May 28

What was advertised in a colonial newspaper 250 years ago today?

May 28 - 5:28:1766 Georgia Gazette 4th page
Georgia Gazette (May 28, 1766).
May 28 - 5:28:1766 Georgia Gazette 1st page
Georgia Gazette (May 28, 1766).

Domestic strife from the M’Carty household found its way into the advertisements that appeared in the Georgia Gazette. Advertisements for runaway wives, warning shopkeepers and others not to extend credit because abandoned and disgruntled husbands refused to pay any charges on their behalf, were quite common in eighteenth-century America. Most were of a similar length as today’s advertisement by Cornelius M’Carty about his wife Lydia.

Responses to such advertisements appeared much less regularly, though they were not unknown. For instance, see an advertisement by Robert Hebbard published in the New-London Gazette in January and a response refuting Hebbard from the next issue. (Intrigued by this exchange, J.L. Bell conducted additional research on the messy marriage of Joanna and Robert Hebbard.) Similarly, Jonathan Remington published an advertisement that explained, at least in part, why Cornelius M’Carty claimed that he “suffered too much” at the hands of Lydia.

It seems that Remington (as well as his wife and children) had been a boarder in the M’Carty household for eighteen months. Cornelius was present for some of that time but apparently away during a portion of it. It sounds as though Cornelius suspected that Remington had an affair with his wife, but the boarder declared that “he has never had, directly or indirectly, any indecent freedom or criminal conversation” with Lydia.
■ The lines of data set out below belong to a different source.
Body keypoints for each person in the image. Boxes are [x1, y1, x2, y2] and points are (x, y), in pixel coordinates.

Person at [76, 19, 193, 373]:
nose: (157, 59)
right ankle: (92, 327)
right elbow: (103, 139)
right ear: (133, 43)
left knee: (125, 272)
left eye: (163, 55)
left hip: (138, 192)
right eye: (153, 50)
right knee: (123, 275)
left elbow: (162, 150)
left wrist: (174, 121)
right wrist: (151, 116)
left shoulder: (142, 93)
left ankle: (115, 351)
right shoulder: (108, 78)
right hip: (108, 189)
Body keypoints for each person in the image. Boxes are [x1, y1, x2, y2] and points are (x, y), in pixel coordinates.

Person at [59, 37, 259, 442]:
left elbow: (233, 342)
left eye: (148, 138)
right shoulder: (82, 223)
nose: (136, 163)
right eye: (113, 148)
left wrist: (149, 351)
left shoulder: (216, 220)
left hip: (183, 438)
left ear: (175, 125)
He published his advertisement to dispel gossip, having heard “a report … greatly prejudicial to the character and conduct” of Lydia.
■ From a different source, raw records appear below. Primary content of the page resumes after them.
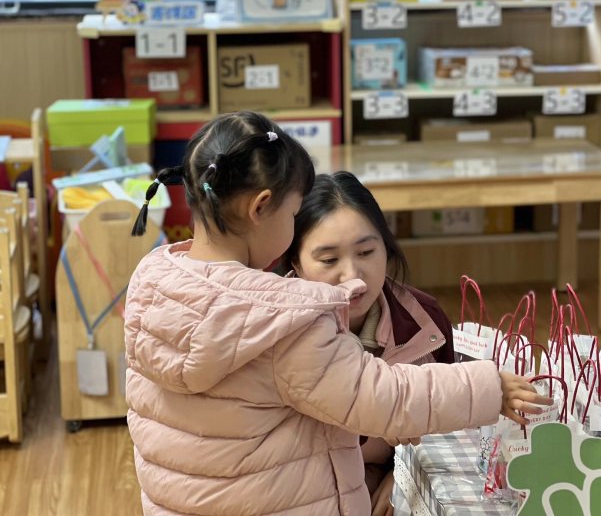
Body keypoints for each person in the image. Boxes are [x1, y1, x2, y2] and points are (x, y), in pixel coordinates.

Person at [124, 111, 551, 516]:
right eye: (293, 214)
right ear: (261, 208)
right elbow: (381, 397)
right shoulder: (281, 320)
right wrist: (490, 387)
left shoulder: (155, 285)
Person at [282, 172, 456, 516]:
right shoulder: (274, 332)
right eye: (329, 260)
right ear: (296, 264)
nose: (352, 274)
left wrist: (405, 472)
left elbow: (448, 423)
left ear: (386, 249)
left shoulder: (425, 321)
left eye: (366, 251)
Remington defended Lydia’s reputation, but in the process he also defended his own, taking the extraordinary step of appearing before two justices of the peace to swear to the veracity of hic claim’s about Lydia’s character. Remington, a tailor, likely feared the social and economic repercussions of the rift between Cornelius and Lydia M’Carty. This advertisement thus served more than one end by proclaiming publicly that neither Lydia M’Carty nor Jonathan Remington had engaged in any unsavory activities in the absence of Cornelius M’Carty.